Dies ist das Ergebnis einer Untersuchung von Forschern des Bostoner Brigham and Women`s Hospitals. Menschen mit ungewöhnlichen Arbeitszeiten seien deshalb besonders anfällig für Fehler, so die Forscher. Manfred Walzl, Neurologe und Psychiater der Landesnervenklinik Graz erklärte gegenüber dem Nachrichtenportal pressetext: „Nach 17 Stunden Wachzeit am Stück reagiert der Mensch so, wie wenn er 0,5 Promille Alkohol im Blut hätte, nach 24 Stunden sogar wie bei 1,0 bis 1,2 Promille.
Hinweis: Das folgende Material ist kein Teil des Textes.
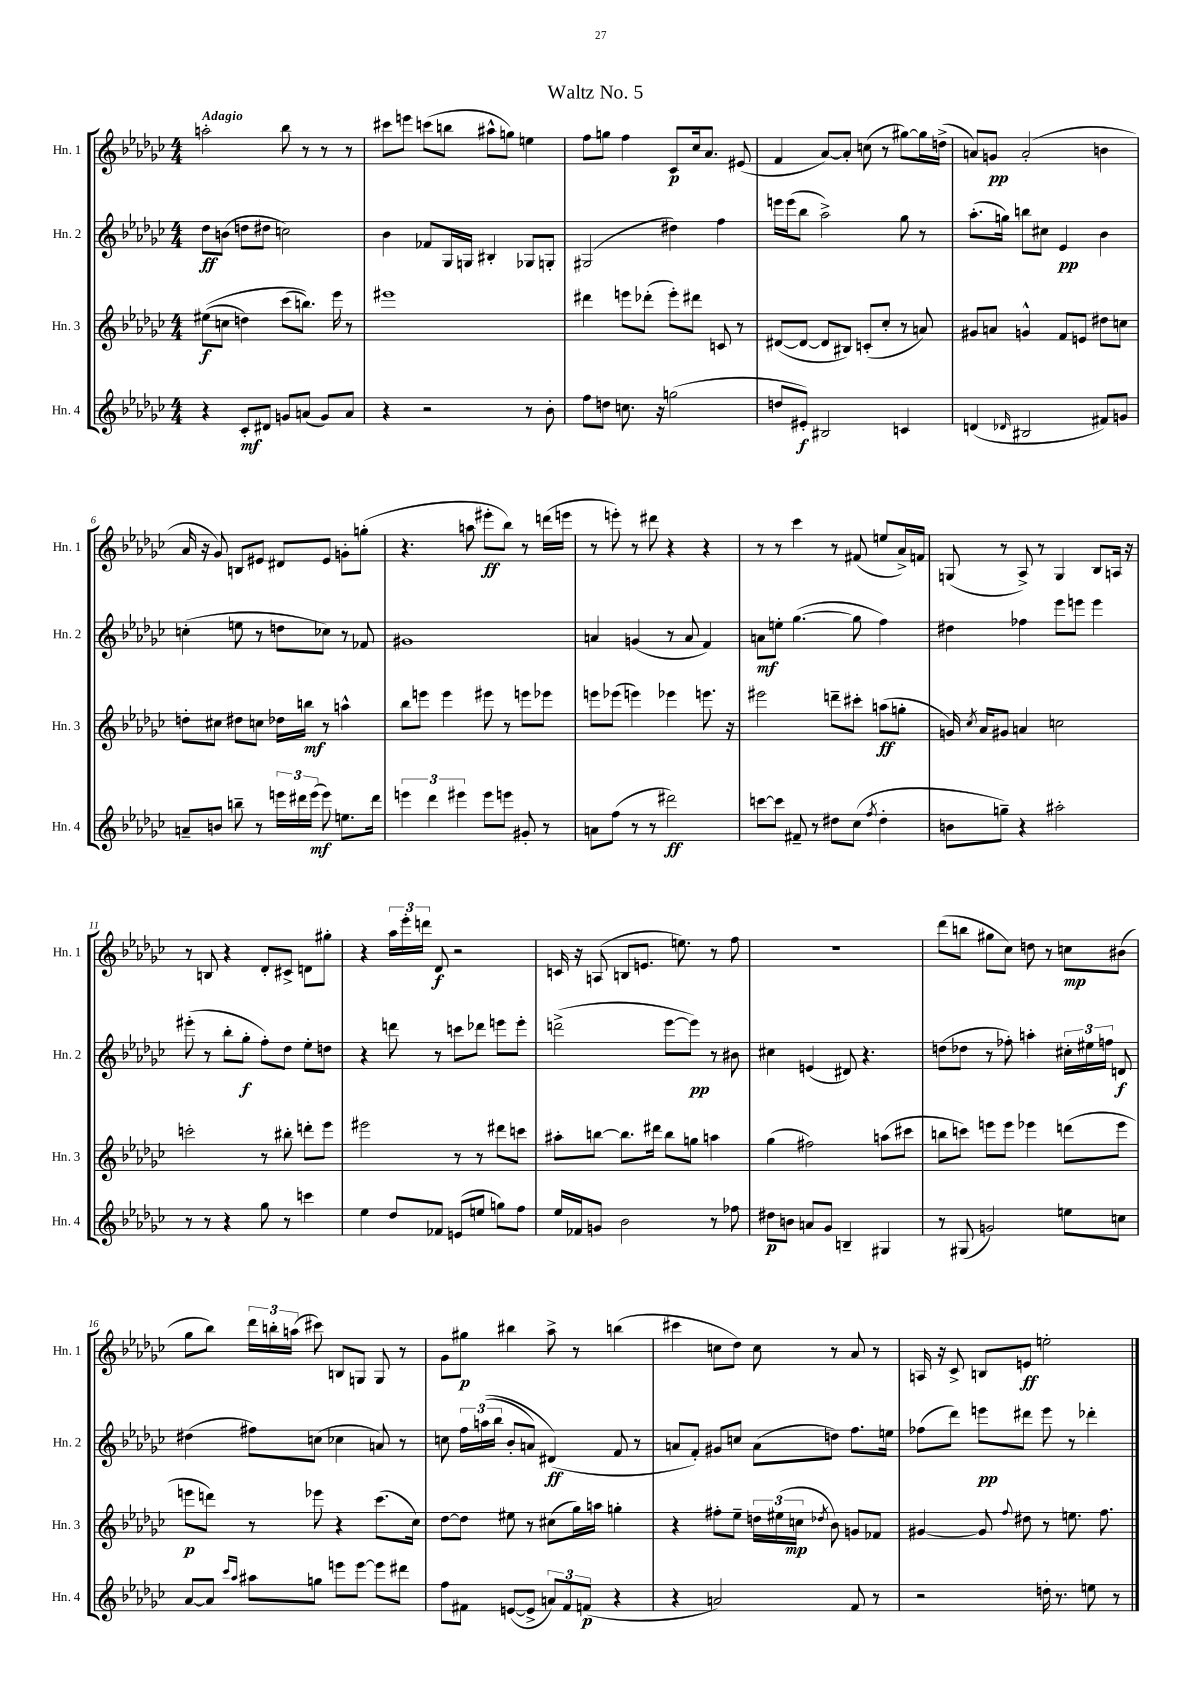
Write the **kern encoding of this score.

**kern	**kern	**kern	**kern
*staff4	*staff3	*staff2	*staff1
*clefG2	*clefG2	*clefG2	*clefG2
*k[b-e-a-d-g-c-]	*k[b-e-a-d-g-c-]	*k[b-e-a-d-g-c-]	*k[b-e-a-d-g-c-]
*M4/4	*M4/4	*M4/4	*M4/4
4r	&((8ee#\L	8dd-\L	2aa'\
.	8cc\J	(8b\J	.
8c-'/L	4dd\)	8dd\L	.
8d#/J	.	8dd#\J	.
8g/L	(8ccc-\L	2cc\)	8bb-\
(8a/J	8.bb\J)&)	.	8r
8g/L)	.	.	8r
.	16eee-\	.	.
8a/J	8r	.	8r
=	=	=	=
4r	1eee#	4b-\	8ccc#\L
.	.	.	8eee\J
2r	.	8f-/L	(8ccc\L
.	.	16G-/L	8bb\J
.	.	16G/JJ	.
.	.	4B#'/	8aa#^^\L
.	.	.	8gg\J)
8r	.	8G-/L	4ee\
8b-'\	.	8G'/J	.
=	=	=	=
8ff\L	4ddd#\	(2G#/	8ff\L
8dd\J	.	.	8gg\J
8.cc\	8eee\L	.	4ff\
.	(8ddd-'\J	.	.
16r	.	.	.
(2gg\	8eee'\L)	4dd#\)	8c-/L
.	8ddd#\J	.	16cc-/k
.	.	.	8.a-/J
.	8c/	4ff\	.
.	8r	.	(8e#/
=	=	=	=
8dd/L	([8d#/L	16eee\LL	4f/
.	.	(16eee\J	.
8e#'/J)	8d#/_J	8bb-\J	.
2B#/	8d#/]L	2aa-^\)	[8a-/L)
.	8B#/J)	.	8a-'/]J
.	(8c'/L	.	(8cc\
.	8cc-'/J	.	8r
4c/	8r	8gg-\	[8gg#\L)
.	8a/)	8r	16gg#\]L
.	.	.	(16dd^\JJ
=	=	=	=
(4d/	8g#/L	(8.aa-'\L	8a/L)
.	8a/J	.	8g/J
.	.	16gg\Jk)	.
16qqd-/	.	.	.
2B#/	4g^^/	8bb\L	(2a'/
.	.	8cc#\J	.
.	8f/L	4e-/	.
.	8e/J	.	.
8f#/L)	8dd#\L	4b-\	4b\
8g/J	8cc\J	.	.
=	=	=	=
8a~/L	8dd'\L	(4cc'\	16a-/
.	.	.	16r
8b/J	8cc#\J	.	8g-/)
8bb~\	8dd#\L	8ee\	8B/L
8r	8cc\J	8r	8e#/J
24eee\LL	16dd-\LL	8dd\L	8d#/L
24ddd#\	.	.	.
.	16bb\JJ	.	.
(24eee\JJ	.	.	.
8eee\)	8r	8cc-\J)	8e#/J
8.ee\L	4aa^^\	8r	8g'\L
.	.	8f-/	(8gg'\J
16ddd#\Jk	.	.	.
=	=	=	=
6eee\	8bb-\L	1g#	4.r
.	8eee\J	.	.
6ddd-\	.	.	.
.	4eee\	.	.
6eee#\	.	.	.
.	.	.	8aa\
8eee#\L	8eee#\	.	8eee#'\L
8eee\J	8r	.	8bb-\J)
8g#'/	8eee\L	.	8r
8r	8eee-\J	.	(16ddd\LL
.	.	.	16eee\JJ
=	=	=	=
8a\L	8eee\L	4a/	8r
(8ff\J	(8eee-\J	.	8eee'\)
8r	4eee\)	(4g/	8r
8r	.	.	8ddd#\
2ddd#\)	4eee-\	8r	4r
.	.	8a/	.
.	8.eee\	4f/)	4r
.	16r	.	.
=	=	=	=
[8ccc\L	2eee#\	8a\L	8r
8ccc\]J	.	8ee'\J	8r
8f#~/	.	([4.gg-\	4ccc-\
8r	.	.	.
8dd#\L	8ddd~\L	.	8r
(8cc-\J	8ccc#'\J	8gg-\]	(8f#/
8qff/	.	.	.
4dd#'\	(8aa\L	4ff\)	8ee/L
.	8gg'\J	.	16a-^/L)
.	.	.	16f/JJ
=	=	=	=
8b\L	16g/)	4dd#\	(8G/
.	8qcc-/	.	.
.	16a-/LK	.	.
8gg~\J)	8g#/J	.	8r
4r	4a/	4ff-\	8A-^/)
.	.	.	8r
2aa#'\	2cc\	8eee-\L	4G/
.	.	8eee\J	.
.	.	4eee\	8B-/L
.	.	.	16A/Jk
.	.	.	16r
=	=	=	=
8r	2ccc'\	(8eee#'\	8r
8r	.	8r	8B/
4r	.	8bb-'\L	4r
.	.	8gg-'\J	.
8gg-\	8r	8ff'\L)	8d-'/L
8r	8bb#'\	8dd-\J	8c#^/J
4ccc\	8ddd'\L	8ee-'\L	8d\L
.	8eee-\J	8dd\J	8gg#'\J
=	=	=	=
4ee-\	2eee#\	4r	4r
8dd-/L	.	8ddd\	24aa-\LL
.	.	.	24eee-'\
.	.	.	24ddd\JJ
8f-/J	.	8r	8d-/
(8e/L	8r	8ccc\L	2r
8ee/J	8r	8ddd-\J	.
8gg\L)	8ddd#\L	8eee\L	.
8ff\J	8ccc\J	8eee'\J	.
=	=	=	=
16ee-/LL	8aa#'\L	(2ddd^\	16c/
16f-/J	.	.	16r
8g/J	[8bb\J	.	(8A/
2b-\	8.bb\]L	.	8B/L
.	.	.	8.e/J
.	16ddd#\Jk	.	.
.	8bb\L	[8eee-\L	.
.	.	.	8.ee\)
.	8gg\J	8eee-\]J)	.
8r	4aa\	8r	8r
8ff-\	.	8b#\	8ff\
=	=	=	=
8dd#\L	(4gg-\	4cc#\	1r
8b\J	.	.	.
8a/L	2ff#\)	(4e/	.
8g-/J	.	.	.
4B~/	.	8d#/)	.
.	.	4.r	.
4G#/	(8aa\L	.	.
.	8ccc#\J	.	.
=	=	=	=
8r	8bb\L	(8dd\L	(8ddd-\L
(8G#/	8ccc\J)	8dd-\J	8bb\J
2g/)	8eee\L	8r	8gg#\L
.	8eee\J	8ff-'\)	8cc-\J)
.	4eee-\	4aa'\	8dd\
.	.	.	8r
8ee\L	(8ddd\L	24cc#'\LL	8cc\L
.	.	24ee#\	.
.	.	24ff\JJ	.
8cc\J	8eee-\J	8d/	(8b#\J
=	=	=	=
[8a-/L	8eee\L	(4dd#\	8gg-\L
8a-/]J	8ddd\J)	.	8bb-\J)
16qqccc-/LL	.	.	.
16qqaa-/JJ	.	.	.
8aa#\L	8r	8ff#\L)	24ddd-\LL
.	.	.	24bb'\
.	.	.	(24aa\JJ
8gg\J	8eee-\	(8cc\J	8ccc#\)
8eee\L	4r	4cc-\	8B/L
[8eee\J	.	.	8G/J
8eee\]L	(8.ccc-\L	8a/)	8G/
8ddd#\J	.	8r	8r
.	16cc-\Jk)	.	.
=	=	=	=
8ff\L	[8dd-\L	8cc\	8g-\L
8f#\J	8dd-\]J	24ff\LL	8gg#\J
.	.	&((24aa\	.
.	.	24bb-\JJ	.
([8e/L	8ee#\	8b-'/L	4bb#\
8e^/]J	8r	8a/J)	.
12a/L)	(8cc#\L	(4d#/&)	8aa-^\
12f#/	.	.	.
.	16gg-\L)	.	8r
(12f/J	.	.	.
.	16aa\JJ	.	.
4r	4gg'\	8f/	(4bb\
.	.	8r	.
=	=	=	=
4r	4r	8a/L	4ccc#\
.	.	8f'/J)	.
2a/)	8ff#'\L	8g#/L	8cc\L
.	8ee-~\J	8cc/J	8dd-\J)
.	24dd\LL	(8a\L	8cc\
.	(24ee#\	.	.
.	24cc\JJ	.	.
.	8qdd-/	.	.
.	8b-\)	8dd\J)	8r
8f/	8g/L	8.ff\L	8a-/
8r	8f-/J	.	8r
.	.	16ee\Jk	.
=	=	=	=
2r	[4g#/	(8ff-\L	16A/
.	.	.	16r
.	.	8ddd-\J)	8c-^/
.	8g#/]	8eee\L	8B/L
.	8qqff/	.	.
.	8dd#\	8ddd#\J	8e/J
16dd'\	8r	8eee\	2ee'\
8.r	.	.	.
.	8.ee\	8r	.
8ee\	.	4ddd-'\	.
.	8.ff\	.	.
8r	.	.	.
==	==	==	==
*-	*-	*-	*-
Dauert die Wachzeit deutlich länger, beginnen Halluzinationen."


Walzl sieht die Ergebnisse im Einklang mit bisherigen Erkenntnissen. „Viele Katastrophen der Technik sind auf Schlafmangel zurückzuführen. Etwa beim Tschernobyl-Unglück war ein großer Teil der Mannschaft über die gesamte 36-stündige Dauer des Versuchsprogramms beteiligt und interpretierte einen Befehl falsch. Ähnlich war die Situation bei der Giftgaskatastrophe im indischen Bhopal oder bei der Explosion der Raumfähre Challenger", so der Grazer Schlafspezialist.